O Petiscos nasce da vontade de tornar a cozinha tradicional portuguesa mais acessível e menos autoral?
É isso mesmo. Há pessoas que vão lá todos os dias e todas as semanas e dizem que é o melhor restaurante. Fico feliz porque é sinal de que estou a fazer um bom trabalho, a demonstrar a nossa cultura, a mostrar as minhas raízes, o meu país, aquilo que gosto de comer e cozinhar. É fantástico.

Com o Petiscos passou a ter outro tinha um fiel representante da comida portuguesa. Isso deixou-o experimentar mais no Adega?
Sim. Inicialmente, tínhamos carta e menu de degustação. Nesse menu, recriava pratos portugueses sem que eles perdessem identidade e sabor. Era transformá-los, sem destrui-los — é a minha forma de pensar a cozinha. Hoje em dia já faço mais mistura com produtos internacionais, mas continuo a fazer pratos bastante tradicionais seguindo este meu modelo — já fiz um cozido que não tinha nada que ver com um cozido, mas o sabor estava todo lá. Toda a gente adorava e dizia que não parecia nada um cozido, mas que tinha o sabor todo.

Do que é que sente saudades em Portugal?
Dos amigos, da família, da comida da mãe. Gosto de estar aqui. Também tenho saudades de um bom chouriço português da terra da minha avó. Tenho saudades de coisas pequeninas que lá não existem. Tenho muitas saudades de andar a pé. Em Lisboa andava sempre a pé praticamente, porque vivia a trabalhava no centro de Lisboa.

Do centro de Lisboa, não demoramos mais de 30 minutos para chegar a pé a qualquer lado.
É isso. A cidade também é mais pequena. Lá isto não existe. Em San José até demoro meia hora a pé para ir ao supermercado. Não é que seja longe e que eu não o possa fazer, mas à volta não há nada, só há casas e carros —  tenho de passar duas ruas com quatro faixas com automóveis para cada lado. É uma coisa de que tenho saudades cá. Andar a pé de um lado para o outro, encontrar-me com amigos, parar para beber um café.

Do que é que não tem saudades?
Da falta de respeito das pessoas. Na estrada, nos elevadores.

A garrafeira do Adega contém centenas de referências portuguesas.

Não é global o fenómeno das pessoas se transformarem quando estão a conduzir? Nos Estados Unidos isto não acontece?
Não. E são esse tipo de coisas que eu não suporto hoje em dia. Cheguei aqui ao aeroporto, pus-me em frente ao elevador e uns portugueses (ou europeus, europeus eram de certeza) passaram ao meu lado e puseram-se à minha frente. Não tinha pressa e não ia chatear-me com isso. E mesmo no trânsito, eu sei que as pessoas não fazem por mal. Mas não gosto e não sinto falta.

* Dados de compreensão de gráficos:
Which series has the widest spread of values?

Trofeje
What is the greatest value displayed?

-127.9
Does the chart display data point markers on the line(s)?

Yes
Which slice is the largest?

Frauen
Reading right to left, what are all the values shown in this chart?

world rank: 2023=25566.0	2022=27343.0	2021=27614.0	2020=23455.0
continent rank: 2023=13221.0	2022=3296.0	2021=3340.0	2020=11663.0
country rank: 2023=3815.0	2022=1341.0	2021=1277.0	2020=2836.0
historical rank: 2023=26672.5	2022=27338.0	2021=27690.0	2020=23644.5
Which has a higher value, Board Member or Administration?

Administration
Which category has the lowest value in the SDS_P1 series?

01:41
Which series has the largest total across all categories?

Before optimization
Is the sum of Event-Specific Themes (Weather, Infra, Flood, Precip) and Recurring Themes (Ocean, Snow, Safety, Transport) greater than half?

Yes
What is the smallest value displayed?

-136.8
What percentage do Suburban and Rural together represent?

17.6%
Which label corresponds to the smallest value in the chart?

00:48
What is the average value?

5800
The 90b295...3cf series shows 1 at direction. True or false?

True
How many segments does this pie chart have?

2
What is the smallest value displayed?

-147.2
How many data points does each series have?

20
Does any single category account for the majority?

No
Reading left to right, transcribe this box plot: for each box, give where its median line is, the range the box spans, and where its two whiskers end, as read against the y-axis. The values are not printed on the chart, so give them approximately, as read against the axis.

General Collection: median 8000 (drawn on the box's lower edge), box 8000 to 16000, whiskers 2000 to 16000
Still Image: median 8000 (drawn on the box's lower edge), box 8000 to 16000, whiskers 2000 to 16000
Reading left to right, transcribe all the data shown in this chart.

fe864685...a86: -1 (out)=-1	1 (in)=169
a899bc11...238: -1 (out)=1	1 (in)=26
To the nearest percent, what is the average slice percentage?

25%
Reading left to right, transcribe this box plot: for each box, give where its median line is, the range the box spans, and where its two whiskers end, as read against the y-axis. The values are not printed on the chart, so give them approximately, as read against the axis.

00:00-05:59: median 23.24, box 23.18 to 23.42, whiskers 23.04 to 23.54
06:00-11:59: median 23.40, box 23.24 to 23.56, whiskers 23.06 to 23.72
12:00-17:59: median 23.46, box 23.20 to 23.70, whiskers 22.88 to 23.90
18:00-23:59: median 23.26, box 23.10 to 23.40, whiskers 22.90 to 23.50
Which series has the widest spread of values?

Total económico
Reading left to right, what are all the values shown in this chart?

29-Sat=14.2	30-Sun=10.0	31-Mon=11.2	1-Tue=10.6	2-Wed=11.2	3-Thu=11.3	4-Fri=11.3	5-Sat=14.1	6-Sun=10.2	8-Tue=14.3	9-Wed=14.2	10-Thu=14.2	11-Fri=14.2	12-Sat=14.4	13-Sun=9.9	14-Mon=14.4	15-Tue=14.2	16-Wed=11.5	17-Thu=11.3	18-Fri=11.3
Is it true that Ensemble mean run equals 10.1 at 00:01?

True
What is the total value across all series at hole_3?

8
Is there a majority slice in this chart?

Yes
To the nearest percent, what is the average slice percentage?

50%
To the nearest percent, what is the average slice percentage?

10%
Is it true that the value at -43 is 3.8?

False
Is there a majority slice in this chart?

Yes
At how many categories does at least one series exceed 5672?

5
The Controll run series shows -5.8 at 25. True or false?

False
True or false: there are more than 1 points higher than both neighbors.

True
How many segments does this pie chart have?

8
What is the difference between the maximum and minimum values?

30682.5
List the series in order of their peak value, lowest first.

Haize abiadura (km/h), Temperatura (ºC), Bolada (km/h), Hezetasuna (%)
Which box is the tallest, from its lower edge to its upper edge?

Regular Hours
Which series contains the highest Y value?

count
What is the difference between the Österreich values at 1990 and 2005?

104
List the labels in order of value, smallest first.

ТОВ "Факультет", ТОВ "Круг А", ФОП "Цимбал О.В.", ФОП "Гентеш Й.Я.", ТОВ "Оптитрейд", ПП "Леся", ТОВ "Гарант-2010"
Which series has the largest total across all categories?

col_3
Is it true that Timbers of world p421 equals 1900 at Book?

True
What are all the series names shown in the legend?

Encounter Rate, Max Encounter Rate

* Objetivo: Segundo a entrevista, por que a pessoa entrevistada andava praticamente sempre a pé em Lisboa? Explique em uma a três frases.

* Resposta: Andava praticamente sempre a pé porque vivia e trabalhava no centro de Lisboa. A cidade também é mais pequena, o que permite chegar a pé a qualquer lado.